*** TEXT FOR ANALYSIS ***

Apple CEO Tim Cook addressed the summit prior to the president’s speech, reaffirming his company's commitment to privacy and security while advocating the Apple Pay mobile payment service at the federal level. A panel of chief executives and technology policy experts also discussed the need to ensure that consumer privacy is protected while cybersecurity measures are bolstered.

Obama signed an executive order in October ordering federal agencies to install modern and more secure payment terminals in place that can support Apple Pay and other mobile payment services.

The private sector needs to develop and gain widespread adoption of new and innovative authentication measures that eliminate passwords, Ajay Banga, president and CEO of MasterCard Inc, said at the event. Biometrics such as voice recognition and new wearable technologies such as an identity bracelet might one day eliminate the need to remember multiple passwords, Banga said.

Insurers which are gaining attention for new cyberinsurance designed to reduce the financial impact of a serious data breach, is in position to get small and midsize businesses to maintain a minimal and acceptable level of security, said Peter Hancock, president and CEO of AIG, at the event.

Insurers won’t underwrite policies to businesses that can’t maintain security best practices, Hancock said.

’We can make it affordable for smaller companies who have rich data sets critical to their future, but don’t have the resources to support the security apparatus that the larger organizations happen to have,’ Hancock said.

AIG, which sells cyberinsurance, currently underwrites 20,000 businesses and 20 million individuals in the event of a data breach or identity theft. It’s still an emerging area and small part of the company’s overall business, but it’s growing significantly, Hancock said.

*** End of TEXT FOR ANALYSIS ***

ACTIVITIES:
1. According to the article on the cybersecurity summit, how many businesses does AIG currently underwrite for data breach or identity theft?
2. Reproduce word for word the stretch of the cybersecurity summit article from "Insurers which are" through "have,’ Hancock said.".
3. Extend the article on the cybersecurity summit, picking up after its final sentence.
Nothing in the listing is needed here.

*** PROVIDED INFORMATION ***

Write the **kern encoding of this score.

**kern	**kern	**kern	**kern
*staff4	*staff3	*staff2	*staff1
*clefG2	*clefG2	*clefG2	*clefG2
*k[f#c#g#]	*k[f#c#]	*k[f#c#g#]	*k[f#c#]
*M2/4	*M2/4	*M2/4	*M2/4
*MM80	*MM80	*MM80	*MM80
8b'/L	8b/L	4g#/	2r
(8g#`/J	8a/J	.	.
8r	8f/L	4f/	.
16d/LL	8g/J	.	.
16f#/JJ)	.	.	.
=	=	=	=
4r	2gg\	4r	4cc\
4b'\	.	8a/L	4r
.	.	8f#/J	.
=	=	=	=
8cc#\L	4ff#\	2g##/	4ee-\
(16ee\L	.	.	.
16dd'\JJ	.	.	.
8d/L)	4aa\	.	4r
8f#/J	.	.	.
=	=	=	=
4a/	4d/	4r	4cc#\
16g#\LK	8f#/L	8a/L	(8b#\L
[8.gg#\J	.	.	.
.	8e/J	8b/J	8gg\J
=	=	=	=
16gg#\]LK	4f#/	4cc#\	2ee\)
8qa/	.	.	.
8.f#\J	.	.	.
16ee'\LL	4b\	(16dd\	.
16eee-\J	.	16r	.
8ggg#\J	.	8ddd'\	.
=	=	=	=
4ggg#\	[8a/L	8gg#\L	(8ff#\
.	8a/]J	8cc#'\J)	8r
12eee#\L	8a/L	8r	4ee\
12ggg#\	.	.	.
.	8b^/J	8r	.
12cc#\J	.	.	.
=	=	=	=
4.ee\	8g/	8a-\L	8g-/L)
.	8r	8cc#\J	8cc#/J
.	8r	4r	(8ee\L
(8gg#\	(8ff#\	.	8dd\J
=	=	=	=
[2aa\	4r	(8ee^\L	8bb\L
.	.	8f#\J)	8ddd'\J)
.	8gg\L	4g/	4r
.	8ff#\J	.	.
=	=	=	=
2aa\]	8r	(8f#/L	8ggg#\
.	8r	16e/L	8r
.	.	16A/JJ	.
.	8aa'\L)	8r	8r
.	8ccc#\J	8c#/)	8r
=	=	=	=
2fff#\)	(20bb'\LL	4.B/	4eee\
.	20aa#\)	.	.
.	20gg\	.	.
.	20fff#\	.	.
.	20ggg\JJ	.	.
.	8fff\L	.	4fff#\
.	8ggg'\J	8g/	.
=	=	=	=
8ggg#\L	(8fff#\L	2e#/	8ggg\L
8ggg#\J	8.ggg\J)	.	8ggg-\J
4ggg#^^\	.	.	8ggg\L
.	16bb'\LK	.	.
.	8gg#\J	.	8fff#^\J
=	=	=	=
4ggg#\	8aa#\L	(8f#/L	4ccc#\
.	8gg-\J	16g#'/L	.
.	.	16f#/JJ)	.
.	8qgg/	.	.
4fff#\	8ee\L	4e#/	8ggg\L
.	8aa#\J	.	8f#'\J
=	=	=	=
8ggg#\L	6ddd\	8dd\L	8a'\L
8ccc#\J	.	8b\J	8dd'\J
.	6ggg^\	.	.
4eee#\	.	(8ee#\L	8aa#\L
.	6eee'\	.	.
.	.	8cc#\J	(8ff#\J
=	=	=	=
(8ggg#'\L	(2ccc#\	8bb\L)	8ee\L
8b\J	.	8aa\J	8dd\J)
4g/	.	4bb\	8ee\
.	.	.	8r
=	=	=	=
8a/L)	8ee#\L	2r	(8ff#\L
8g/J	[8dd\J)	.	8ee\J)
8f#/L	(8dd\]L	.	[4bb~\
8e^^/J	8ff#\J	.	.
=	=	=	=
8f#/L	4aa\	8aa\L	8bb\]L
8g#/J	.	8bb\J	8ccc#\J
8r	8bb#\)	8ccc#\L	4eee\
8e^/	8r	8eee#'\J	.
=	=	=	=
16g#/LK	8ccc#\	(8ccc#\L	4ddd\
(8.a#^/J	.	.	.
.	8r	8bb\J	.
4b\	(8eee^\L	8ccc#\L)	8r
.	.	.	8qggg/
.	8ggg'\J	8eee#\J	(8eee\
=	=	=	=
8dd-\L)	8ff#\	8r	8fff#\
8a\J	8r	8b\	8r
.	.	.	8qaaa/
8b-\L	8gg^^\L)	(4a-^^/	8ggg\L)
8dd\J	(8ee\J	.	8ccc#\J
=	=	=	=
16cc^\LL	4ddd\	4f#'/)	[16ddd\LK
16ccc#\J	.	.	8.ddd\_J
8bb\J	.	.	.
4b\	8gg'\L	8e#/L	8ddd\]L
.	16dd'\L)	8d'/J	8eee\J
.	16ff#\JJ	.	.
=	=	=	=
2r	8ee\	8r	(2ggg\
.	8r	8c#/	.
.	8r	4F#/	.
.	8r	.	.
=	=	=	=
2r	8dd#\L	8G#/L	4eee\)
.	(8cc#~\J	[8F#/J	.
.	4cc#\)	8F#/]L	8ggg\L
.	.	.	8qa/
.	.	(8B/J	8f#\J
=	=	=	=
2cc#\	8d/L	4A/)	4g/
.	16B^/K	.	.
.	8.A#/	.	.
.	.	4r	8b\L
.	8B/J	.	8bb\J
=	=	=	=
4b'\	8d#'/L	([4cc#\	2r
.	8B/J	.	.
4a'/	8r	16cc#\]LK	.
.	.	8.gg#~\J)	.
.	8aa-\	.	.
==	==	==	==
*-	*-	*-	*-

*** End of PROVIDED INFORMATION ***

REPLIES:
1. AIG currently underwrites 20,000 businesses.

2.
Insurers which are gaining attention for new cyberinsurance designed to reduce the financial impact of a serious data breach, is in position to get small and midsize businesses to maintain a minimal and acceptable level of security, said Peter Hancock, president and CEO of AIG, at the event.

Insurers won’t underwrite policies to businesses that can’t maintain security best practices, Hancock said.

’We can make it affordable for smaller companies who have rich data sets critical to their future, but don’t have the resources to support the security apparatus that the larger organizations happen to have,’ Hancock said.

3.
’Risk transfer is one part of our role but there’s a feedback loop where we choose to ensure people who put in the right controls and have the right culture,’ Hancock said. ’The nature of our advice is very much in a practical way what statistically tends to be the result. Getting the simple things right significantly reduces the severity of loss events.’

Next: Solution Providers Respond To Cybersecurity Push

The NIST Cybersecurity Framework, which was the result of a 2013 Obama executive order on cybersecurity, is being broadly adopted by the private sector, according to the Obama administration. Apple, Bank of America, Intel and other large companies are incorporating the framework. Intel is requiring all its vendors to use the framework by contract.

The Obama Administration has also proposed legislation that would create national data breach notification rules and liability protection to enable Internet service providers, security vendors and other organizations with threat intelligence data to share the information without the fear of consumer lawsuits and regulatory fines.

The proposal calls on the Department of Homeland Security and the Attorney General, in consultation with the Privacy and Civil Liberties Oversight Board, to develop guidelines for the federal government’s sharing of cyber threat indicators. The new ISAOs would support existing effective relationships and is not intended to eliminate or restrict them, the White House said.

Solution providers interviewed by CRN said Obama’s measures come at a time that the public attention on cybersecurity is at its highest levels.

Unfortunately the Obama Administration, which is in its final two years in office, doesn’t have the leverage necessary to get Congress to pass meaningful legislation, said Danny Timmins, president and CEO of Mississauga, Ontario-based security consultancy, NCI.

Congress has consistently failed to pass cybersecurity bills, Timmins said.

Timmins said his organization guides customers using the 20 Critical Security Controls, a framework for establishing security controls, created by the National Security Agency in 2008. The document, currently maintained by the Council on CyberSecurity, a non-profit organization that promotes Internet security. said sometimes, organizations learn through the model that they would get a bigger return on their investment by addressing policy and processes rather than buying the next modern security appliance.

’It’s a measurable and sensible model that helps customers identify through an audit, the critical areas that need addressing,’ Timmins said.